LibGuides: Data Management and Sharing Plans: During your research

Data Management during your research

OVERVIEW

Good data management practices occur throughout the research process. Even if your project did not require a formal data management plan, thinking about data management during your research will help ensure your data are secure, well-documented, and better prepared for later dissemination and archiving.

This page will examine the following issues:

Documentation & Metadata
Finding data
Managing sensitive data

I. DOCUMENTATION & METADATA

Getting the basics down

Who? Who contributed to the project (authors, research assistants, etc.)?
What? What kind(s) of data and analysis were used?
When? When was the data collected? When was analysis performed? Any other pertinent dates?
Where? Does the project involve a particular geographic area, such as the state of Minnesota, or the Twin Cities, or Antarctica?
Why? What is the impetus for the project? What questions are you trying to answer?

Getting a little more in-depth
- Imagine that you have to leave the project as is for a couple months and then come back to it. What are the most important aspects of the project you'd need help remembering? Some examples:
file handling (how are they named, how are they divided)
processing steps (how to get from point A to B)
field abbreviation/name glossary (now what does ABC3130 stand for again?)

Now imagine if you had to leave the project and come back after six months or a year. What else would you add to the list?

Need Help? Download an Example Readme.txt (plain text file) template that can be adapted for your data.

Standardizing your documentation

With the “raw material” documenting your project down, the next step is to standardize the formatting. The standard to use depends on the discipline and/or format of your data. A few standards are listed below. Again this isn’t intended to be exhaustive, but rather descriptive.

Type of Data	Discipline/s	Standard
----	Social and Behavioral Sciences	Data Documentation Initiative (DDI)
----	Ecology	Ecological Metadata Language (EML)
Spatial	----	Content Standard for Digital Geospatial Metadata (CSDGM)/FGDC/ISO 19115
Biodiversity	Life Sciences	Darwin Core

A more comprehensive list of disciplinary metadata standards is availablefrom the Digital Curation Centre.

Naming your files

File names should be:

unique
consistent
informative when they are quickly scanned
It is also best to use names that will help the files fall into a useful order when they are saved.

One goal for file naming is to give enough information so that either the creator or a new user can figure out where the information in the file fits into the project.

Elements that may be included in your file names are date, project name, type of data, location, and version.

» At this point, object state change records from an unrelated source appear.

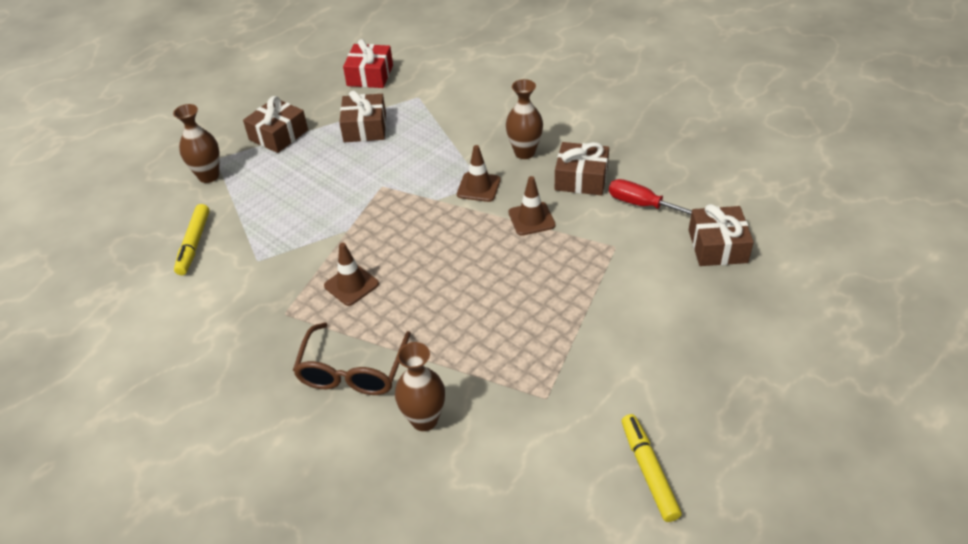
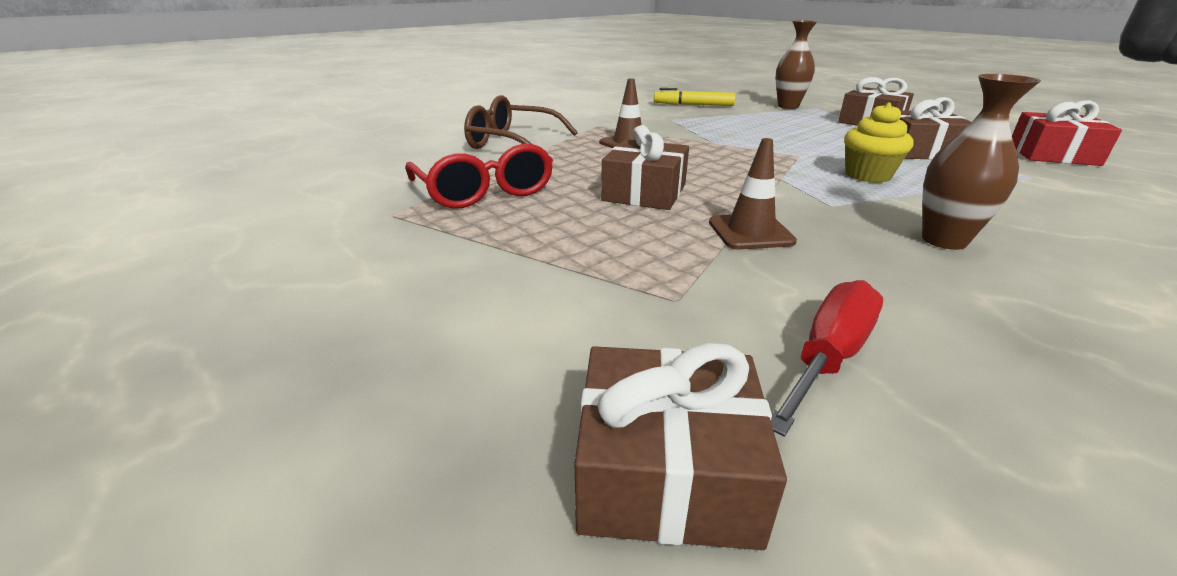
camera: 95 degrees right, 15 degrees down
brown vase [395,342,445,431] -> none
brown traffic cone [457,145,501,202] -> none
brown gift [555,142,609,195] -> brown gift moved to [601,125,689,210]
yellow marker [621,414,682,522] -> none
none -> red glasses [405,144,553,209]
none -> yellow cupcake [844,102,914,183]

There are other features to consider as you design your file naming plan described on this google doc.

Recommendations and Best Practices

Documentation tools such as a general metadata schema. Librarians and metadata specialists have produced a number of useful schema to describe research data and scholarship.
Training in Data Management The libraries offer training and best practices for managing digital information the right way, such as better filenames and preservation file formats.

II. FINDING DATA

The library subscribes to many data archives and resources for you to find and access essential data for your research.

Consult this guide to get a comprehensive overview of the many archives & resources CSUN University Library subscribes to.

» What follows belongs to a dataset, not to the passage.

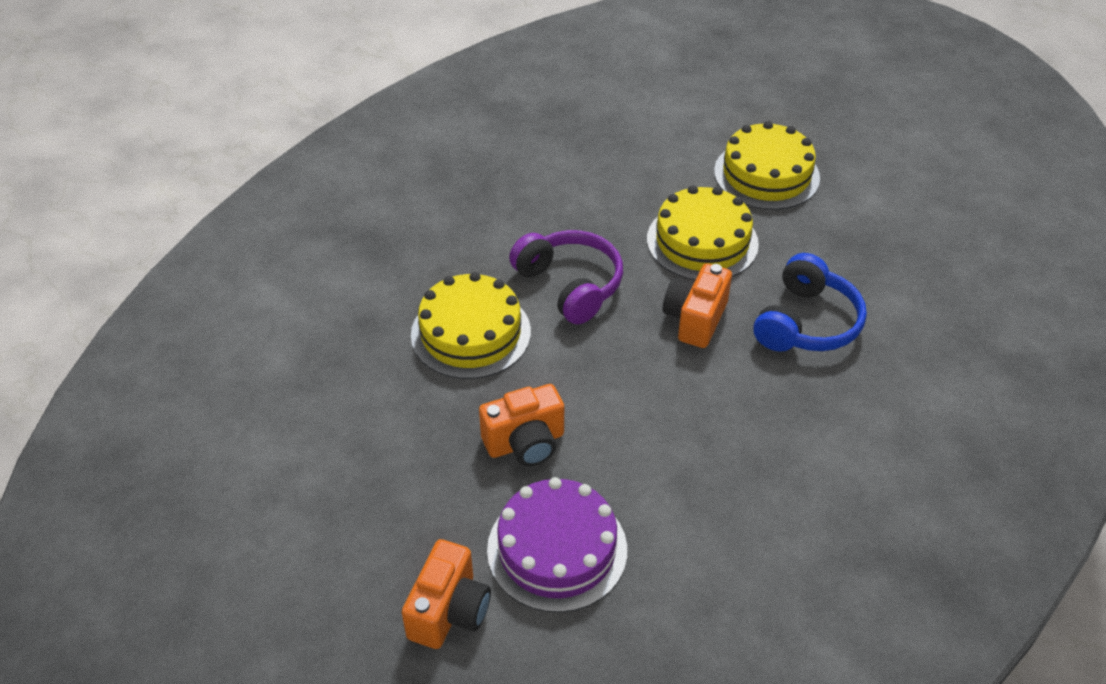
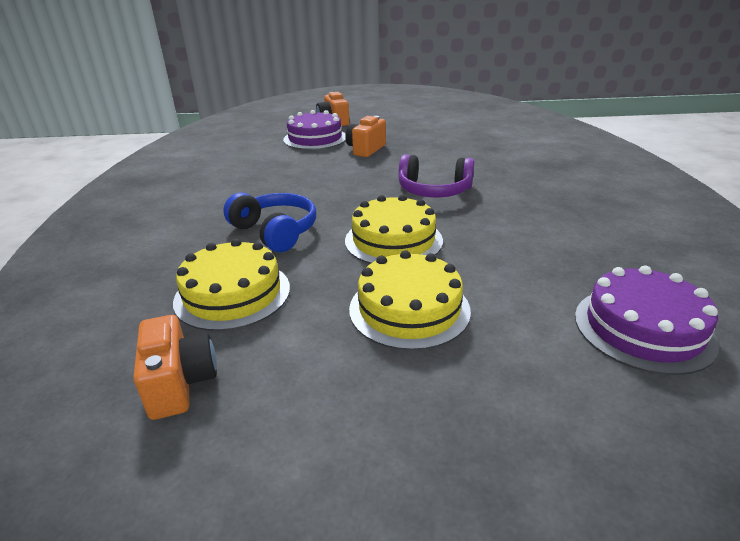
camera: 140 degrees right, 15 degrees down
yellow cake [411,272,531,379] -> yellow cake moved to [173,239,290,331]
orange camera [663,263,732,348] -> orange camera moved to [133,315,217,420]
blue headphones [754,253,867,352] -> blue headphones turned 150 degrees clockwise [223,192,316,252]
none -> purple cake [575,265,719,375]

III. Managing Sensitive Data

One of the challenges of sharing human subjects data is the risk that your data may identify an individual, either directly or indirectly. Additionally, the information in your dataset may be legally protected or sensitive, which could lead to legal repercussions for you and/or bring harm to the individual if that information is released and linked to that individual’s identity.

Data Sharing Concerns

Disclosure is the unauthorized release of information that may identify an individual research participant or organization. Examples of disclosive information include:

Direct identifiers or Personally Identifiable Information (PII), such as name, address, social security number, and phone number.
Indirect identifiers, such as zip code, birthdate, education, and race/ethnicity, that could be used in combination to uniquely identify an individual.
Information in a dataset that can be linked with outside information, from sources such as social media, administrative data, or other public datasets, that results in identification of an individual.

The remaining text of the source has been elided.